Items contained in a dataset:
- - - -

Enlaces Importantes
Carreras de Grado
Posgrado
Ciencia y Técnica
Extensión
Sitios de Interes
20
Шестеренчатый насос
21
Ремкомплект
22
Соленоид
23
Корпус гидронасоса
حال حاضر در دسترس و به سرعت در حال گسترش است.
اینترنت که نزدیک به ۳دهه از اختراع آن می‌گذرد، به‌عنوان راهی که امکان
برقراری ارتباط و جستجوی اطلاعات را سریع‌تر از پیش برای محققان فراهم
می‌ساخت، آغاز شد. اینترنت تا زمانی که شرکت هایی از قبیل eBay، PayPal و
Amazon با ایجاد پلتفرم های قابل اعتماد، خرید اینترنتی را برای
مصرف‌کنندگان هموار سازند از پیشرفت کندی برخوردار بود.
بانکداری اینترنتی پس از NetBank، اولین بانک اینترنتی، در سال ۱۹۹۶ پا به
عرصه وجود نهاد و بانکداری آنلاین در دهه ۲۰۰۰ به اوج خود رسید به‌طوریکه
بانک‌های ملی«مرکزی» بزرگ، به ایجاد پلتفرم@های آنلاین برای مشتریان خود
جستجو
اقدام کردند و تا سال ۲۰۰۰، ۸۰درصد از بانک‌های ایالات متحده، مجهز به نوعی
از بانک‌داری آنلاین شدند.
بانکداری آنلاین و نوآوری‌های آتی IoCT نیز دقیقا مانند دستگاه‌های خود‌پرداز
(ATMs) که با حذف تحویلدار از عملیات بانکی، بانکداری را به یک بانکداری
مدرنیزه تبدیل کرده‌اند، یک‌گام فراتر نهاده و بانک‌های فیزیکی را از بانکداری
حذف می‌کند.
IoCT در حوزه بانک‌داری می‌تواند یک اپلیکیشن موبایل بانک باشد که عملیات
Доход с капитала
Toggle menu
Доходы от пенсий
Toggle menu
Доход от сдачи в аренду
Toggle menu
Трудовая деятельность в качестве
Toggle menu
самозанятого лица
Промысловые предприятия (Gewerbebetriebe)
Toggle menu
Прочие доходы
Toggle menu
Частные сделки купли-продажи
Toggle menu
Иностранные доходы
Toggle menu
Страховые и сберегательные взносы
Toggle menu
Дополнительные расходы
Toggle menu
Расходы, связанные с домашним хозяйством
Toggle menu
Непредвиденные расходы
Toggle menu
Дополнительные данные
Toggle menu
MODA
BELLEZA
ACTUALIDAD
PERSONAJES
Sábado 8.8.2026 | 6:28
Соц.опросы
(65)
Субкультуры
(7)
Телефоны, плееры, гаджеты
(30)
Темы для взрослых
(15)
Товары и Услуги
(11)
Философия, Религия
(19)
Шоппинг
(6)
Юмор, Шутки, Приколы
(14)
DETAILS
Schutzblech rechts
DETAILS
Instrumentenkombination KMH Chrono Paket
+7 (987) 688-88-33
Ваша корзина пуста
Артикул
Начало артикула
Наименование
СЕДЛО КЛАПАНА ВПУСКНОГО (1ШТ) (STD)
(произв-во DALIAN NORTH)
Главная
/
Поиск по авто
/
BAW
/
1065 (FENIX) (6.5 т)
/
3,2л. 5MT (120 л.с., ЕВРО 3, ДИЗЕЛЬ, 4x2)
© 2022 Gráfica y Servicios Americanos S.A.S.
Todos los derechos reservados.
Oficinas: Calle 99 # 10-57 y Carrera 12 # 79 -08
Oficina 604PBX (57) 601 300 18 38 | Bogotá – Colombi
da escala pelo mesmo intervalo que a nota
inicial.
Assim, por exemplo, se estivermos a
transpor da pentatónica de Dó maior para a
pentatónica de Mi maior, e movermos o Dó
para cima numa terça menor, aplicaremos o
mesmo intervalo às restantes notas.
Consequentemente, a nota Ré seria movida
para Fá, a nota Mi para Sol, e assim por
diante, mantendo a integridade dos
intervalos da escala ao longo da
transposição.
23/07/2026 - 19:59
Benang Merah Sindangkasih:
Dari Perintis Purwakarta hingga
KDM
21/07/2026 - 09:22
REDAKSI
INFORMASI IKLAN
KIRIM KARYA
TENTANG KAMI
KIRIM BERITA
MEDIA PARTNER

- - - -

→ Exercise objective: Arrange the lines from the start of the items through the line with "Доходы от пенсий" as a numbered list, leaving out any blank lines.

→ Your response:
1. Enlaces Importantes
2. Carreras de Grado
3. Posgrado
4. Ciencia y Técnica
5. Extensión
6. Sitios de Interes
7. 20
8. Шестеренчатый насос
9. 21
10. Ремкомплект
11. 22
12. Соленоид
13. 23
14. Корпус гидронасоса
15. حال حاضر در دسترس و به سرعت در حال گسترش است.
16. اینترنت که نزدیک به ۳دهه از اختراع آن می‌گذرد، به‌عنوان راهی که امکان
17. برقراری ارتباط و جستجوی اطلاعات را سریع‌تر از پیش برای محققان فراهم
18. می‌ساخت، آغاز شد. اینترنت تا زمانی که شرکت هایی از قبیل eBay، PayPal و
19. Amazon با ایجاد پلتفرم های قابل اعتماد، خرید اینترنتی را برای
20. مصرف‌کنندگان هموار سازند از پیشرفت کندی برخوردار بود.
21. بانکداری اینترنتی پس از NetBank، اولین بانک اینترنتی، در سال ۱۹۹۶ پا به
22. عرصه وجود نهاد و بانکداری آنلاین در دهه ۲۰۰۰ به اوج خود رسید به‌طوریکه
23. بانک‌های ملی«مرکزی» بزرگ، به ایجاد پلتفرم@های آنلاین برای مشتریان خود
24. جستجو
25. اقدام کردند و تا سال ۲۰۰۰، ۸۰درصد از بانک‌های ایالات متحده، مجهز به نوعی
26. از بانک‌داری آنلاین شدند.
27. بانکداری آنلاین و نوآوری‌های آتی IoCT نیز دقیقا مانند دستگاه‌های خود‌پرداز
28. (ATMs) که با حذف تحویلدار از عملیات بانکی، بانکداری را به یک بانکداری
29. مدرنیزه تبدیل کرده‌اند، یک‌گام فراتر نهاده و بانک‌های فیزیکی را از بانکداری
30. حذف می‌کند.
31. IoCT در حوزه بانک‌داری می‌تواند یک اپلیکیشن موبایل بانک باشد که عملیات
32. Доход с капитала
33. Toggle menu
34. Доходы от пенсий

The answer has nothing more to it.